(Provided material begins)

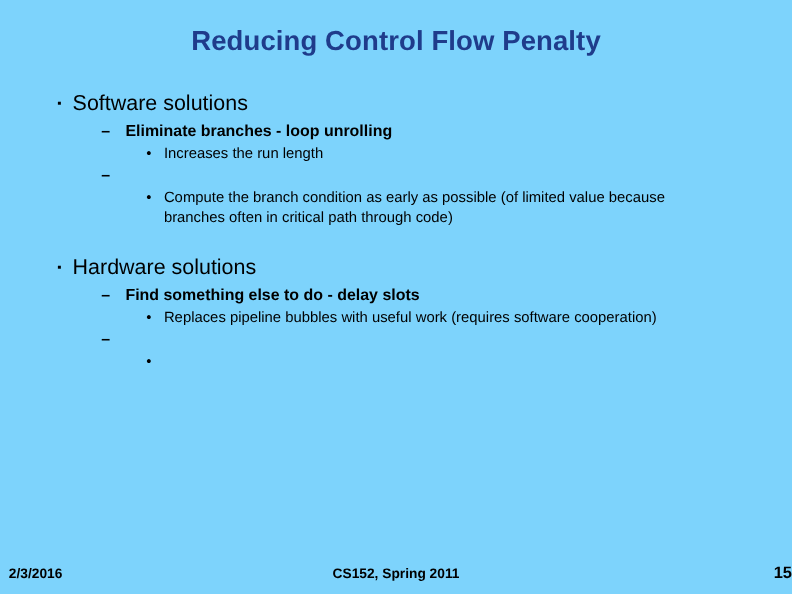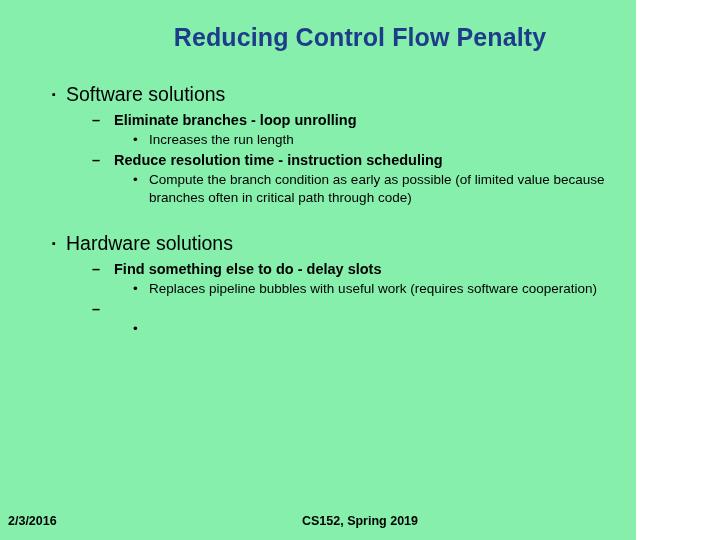"Reducing Control Flow Penalty" .slide { background: #86efac -> #7dd3fc; width: 636px -> 720px }
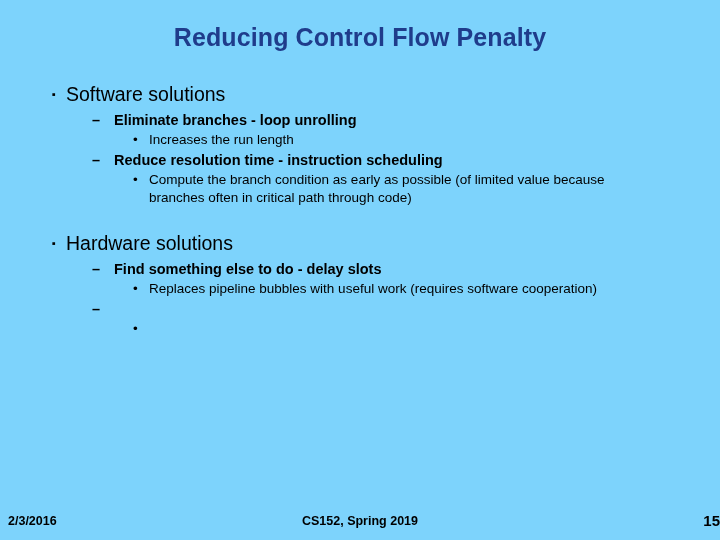"Reduce resolution time - instruction" span.text { html: <span>Reduce resolution time - instruction scheduling</span> -> none }
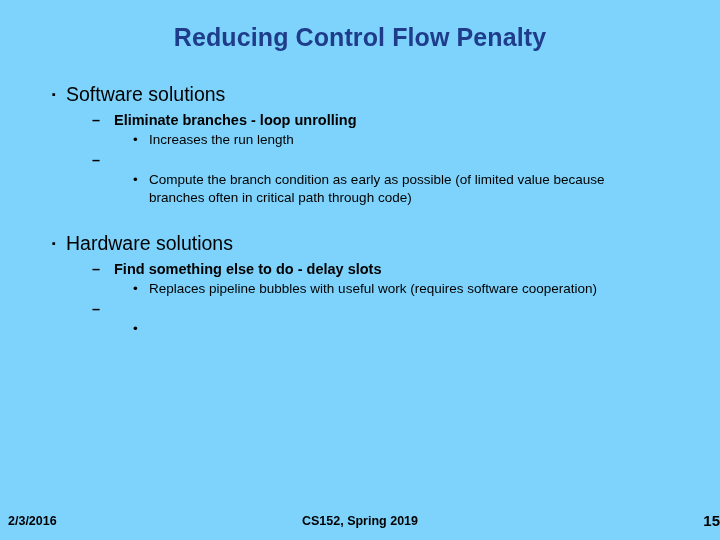"CS152, Spring 2019" div.footer-center { text: 2019 -> 2011 }
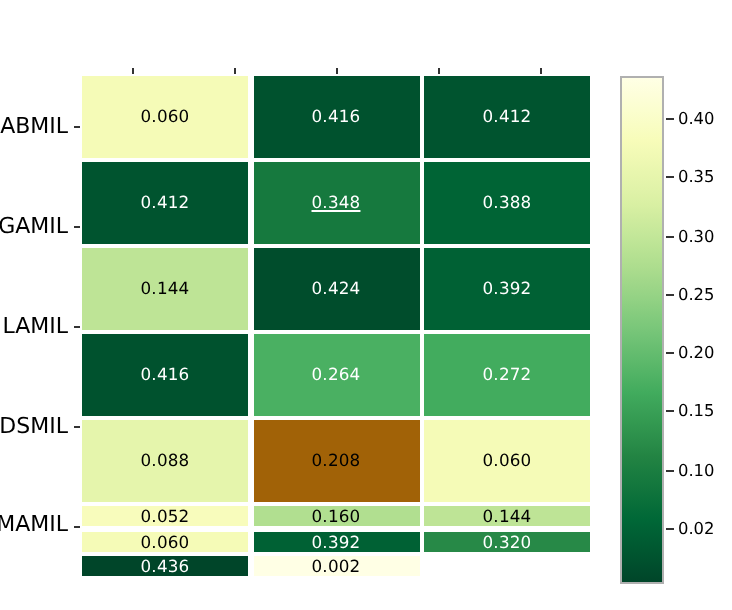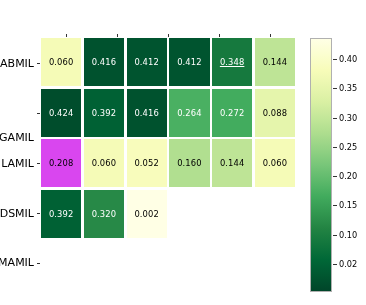"0.060" .grid { grid-template-columns: repeat(6,1fr) -> repeat(3,1fr) }
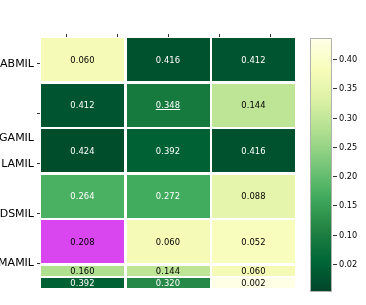"0.388" div.cell { html: none -> <div>0.388</div> }
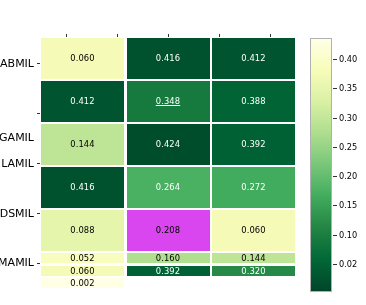"GAMIL" div.ylab { margin-top: 24px -> none }
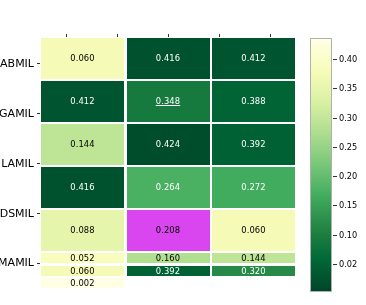"0.208" div.cell { background: #d946ef -> #a16207 }
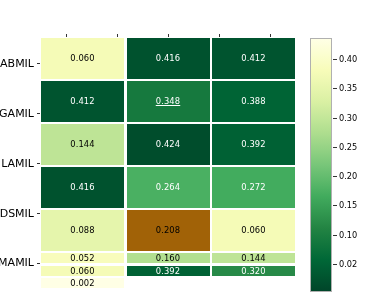"0.436" div.cell { html: none -> <div>0.436</div> }
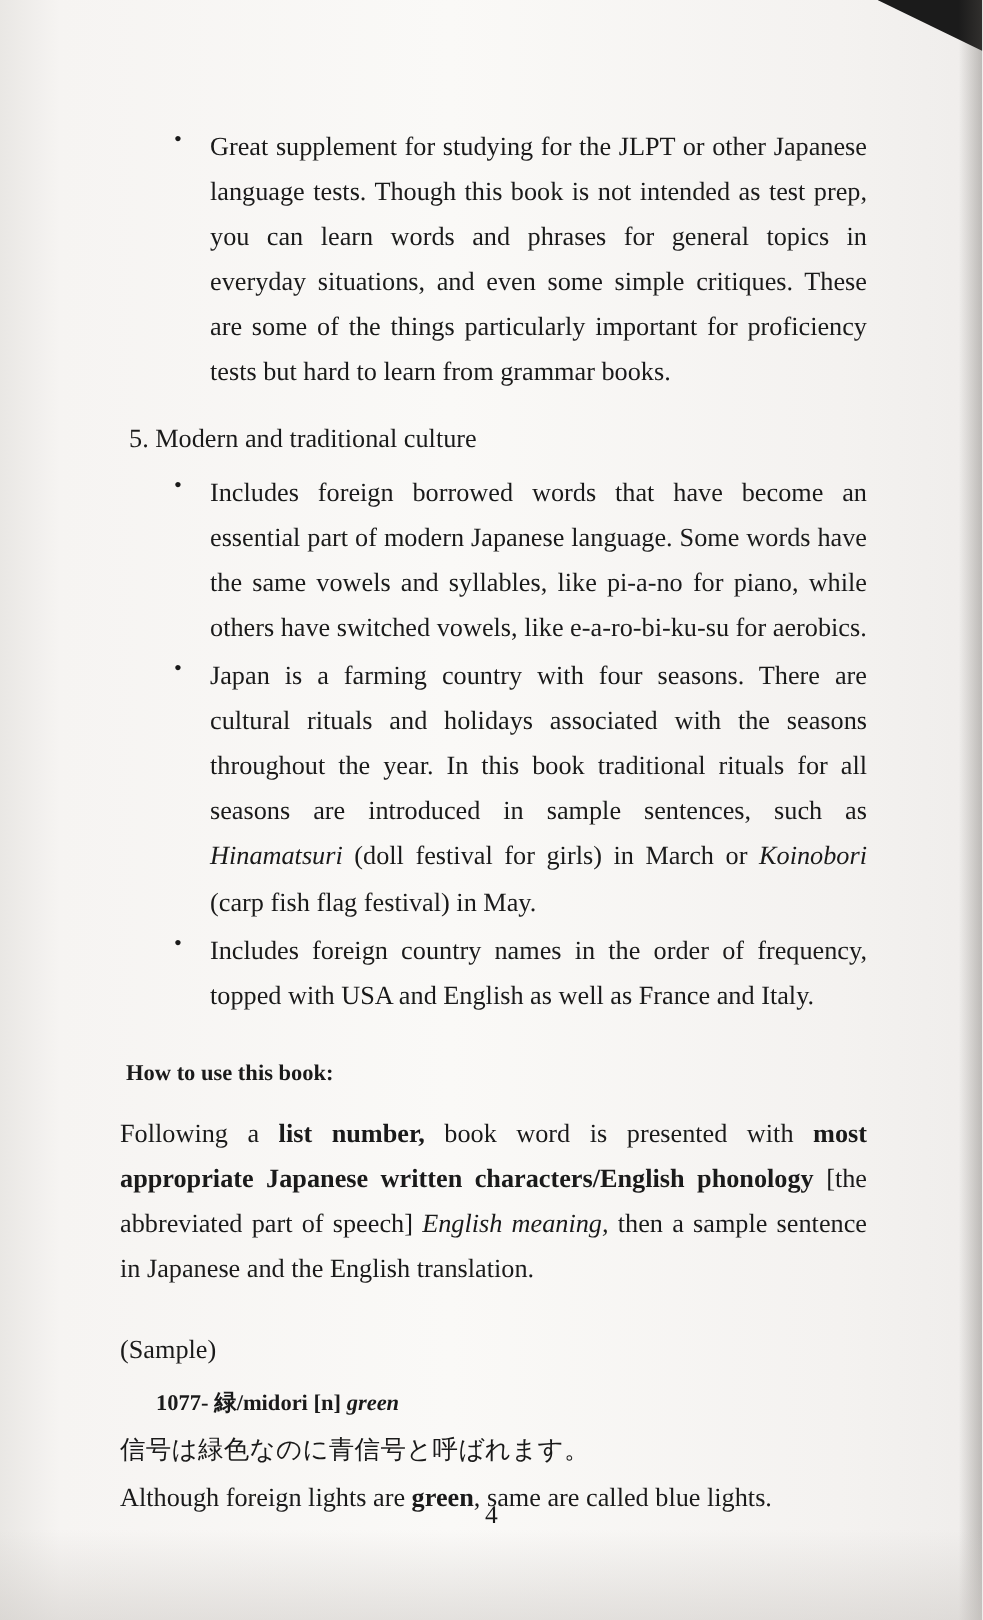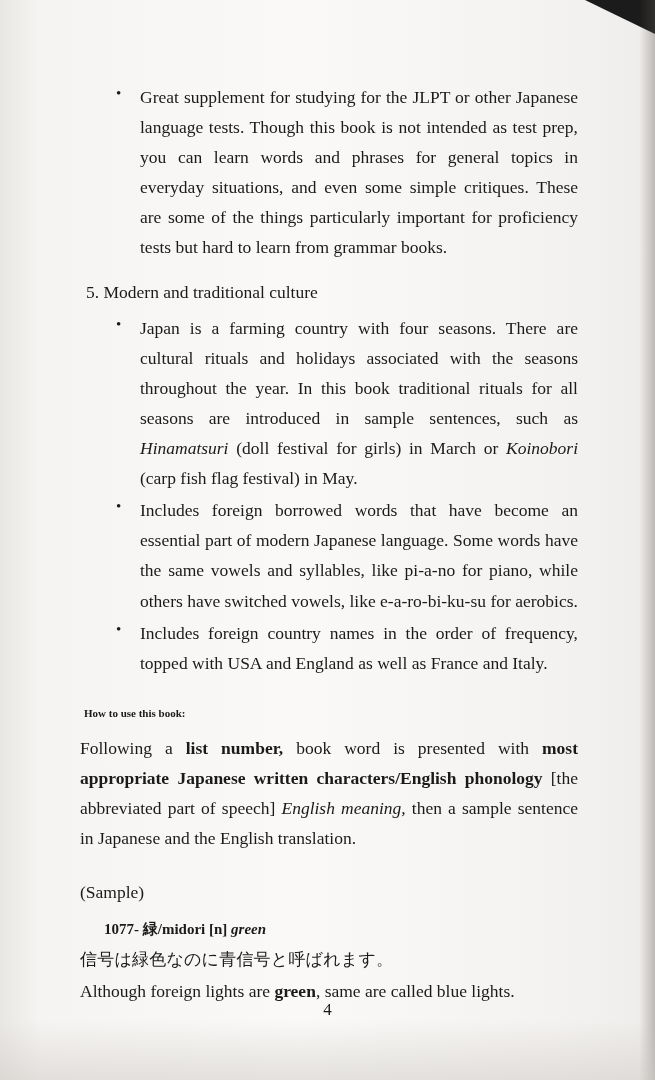"Japan is a farming country" li { order: before "Includes foreign borrowed words that" -> after "Includes foreign borrowed words that" }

(Provided material ends)

* _About this exercise_:
Pictures are to be omitted. Output verbatim only the lines from the one holding "text: 2019 ->" through the end of the material, both included.

* _Reply_:
"CS152, Spring 2019" div.footer-center { text: 2019 -> 2011 }
"0.060" .grid { grid-template-columns: repeat(6,1fr) -> repeat(3,1fr) }
"0.388" div.cell { html: none -> <div>0.388</div> }
"GAMIL" div.ylab { margin-top: 24px -> none }
"0.208" div.cell { background: #d946ef -> #a16207 }
"0.436" div.cell { html: none -> <div>0.436</div> }
"Japan is a farming country" li { order: before "Includes foreign borrowed words that" -> after "Includes foreign borrowed words that" }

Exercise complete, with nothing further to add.